Rossellini n’est pas un cinéaste chrétien, contrairement à ce que, unanimement, s’entend à démontrer la critique depuis toujours. Quand bien même beaucoup, surtout en Italie et aux Etats-Unis, comme le relève A.Ayfre, aient jugé cet univers cinématographique “soi-disant chrétien” parce que s’y accumulent “erreurs ou équivoques, blasphèmes ou sacrilèges” [2]. Les premiers grands théoriciens du néo-réalisme et défenseurs de Rossellini, c’est un fait, sont des catholiques : Amédée Ayfre et André Bazin. Même s’ils repèrent tous deux dans des analyses extrêmement fines des écarts de l’œuvre avec une pensée chrétienne, ils en établissent toujours finalement la profonde compatibilité en soulignant ce qu’il y a de “message moral”, de “phénoménologie” - c’est-à-dire “livrer la totalité de l’être à travers la globalité des apparences”.

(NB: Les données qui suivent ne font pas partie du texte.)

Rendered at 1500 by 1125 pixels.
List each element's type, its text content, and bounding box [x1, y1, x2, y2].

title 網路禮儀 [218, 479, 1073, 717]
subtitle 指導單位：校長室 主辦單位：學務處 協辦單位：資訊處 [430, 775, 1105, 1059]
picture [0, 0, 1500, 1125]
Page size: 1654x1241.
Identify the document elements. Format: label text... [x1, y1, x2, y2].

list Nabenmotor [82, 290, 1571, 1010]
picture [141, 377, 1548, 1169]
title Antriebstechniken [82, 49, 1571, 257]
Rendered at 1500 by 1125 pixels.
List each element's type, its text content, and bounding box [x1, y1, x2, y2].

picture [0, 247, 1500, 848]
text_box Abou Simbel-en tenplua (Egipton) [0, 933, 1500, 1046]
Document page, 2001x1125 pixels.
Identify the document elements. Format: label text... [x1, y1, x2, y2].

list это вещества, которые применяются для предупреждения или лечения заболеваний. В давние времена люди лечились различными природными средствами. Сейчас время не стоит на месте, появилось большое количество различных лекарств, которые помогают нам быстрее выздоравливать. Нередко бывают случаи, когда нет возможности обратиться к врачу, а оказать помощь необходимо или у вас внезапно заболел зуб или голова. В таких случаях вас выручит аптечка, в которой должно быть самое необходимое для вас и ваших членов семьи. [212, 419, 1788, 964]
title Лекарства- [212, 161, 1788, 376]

Ce qu’ils voient dans les films néo-réalistes, c’est qu’il n’y a pas un sens préexistant au film comme dans le réalisme classique. Alors ils décrivent le processus inversé : le film néo-réaliste a un sens, mais “a posteriori”. De cette univocité de sens, Bazin donne deux exemples : “Visconti est néo-réaliste dans La terra trema qui appelle à la révolte sociale, et Rossellini est néo-réaliste dans les Fioretti qui illustrent une réalité purement spirituelle”. Pour Bazin, ce qui est “rassemblé par la conscience” ce sont “des fragments de réalité” : “L’univers rossellinien est un univers d’actes purs, insignifiants en eux-mêmes, mais préparant comme à l’insu de Dieu la révélation éblouissante de leur sens” [3].
LE CINEMA DE ROSSELLINI N’EST PAS UN CINEMA DE LA REVELATION.
Un lecture tragique barre toute interprétation chrétienne de ce cinéma.
1) A “fragment de réalité” j’opposerai : gestes cinématographiques. (On pourrait dire gestes impurs, car s’ils ne signifient en effet pas, ils sont toujours ambigus - même si jamais équivoques.)
2) A “l’insu de Dieu” j’opposerai : le réel qui est justement l’irreprésentable, c’est-à-dire l’insu de la réalité elle-même. C’est en se soustrayant à la réalité que le cinéma peut toucher au réel. Chez Rossellini ce mouvement est la choralité.
3) A “la révélation éblouissante de leur sens” j’opposerai : le passage, en éclaircie-sombre, de la figure de la mort comme non-sens, comme destin de l’être.
1) LE GESTE
L’importance des gestes dans le cinéma de Rossellini est déjà relevée par Bazin. C’est ce qui est soustrait au réalisme et qui annule les effets de spectacle, de drame, de psychologie : “Rossellini ne fait pas jouer ses acteurs, il ne leur fait pas exprimer tel ou tel sentiment, il les contraint seulement à être d’une certaine façon devant la caméra. Dans une telle mise en scène, la place respective des personnages, leur façon de marcher, leurs déplacements dans le décor, leurs gestes ont beaucoup plus d’importance que les sentiments qui se peignent sur leur visage” - il ajoute : “voire que ce qu’ils disent” [4].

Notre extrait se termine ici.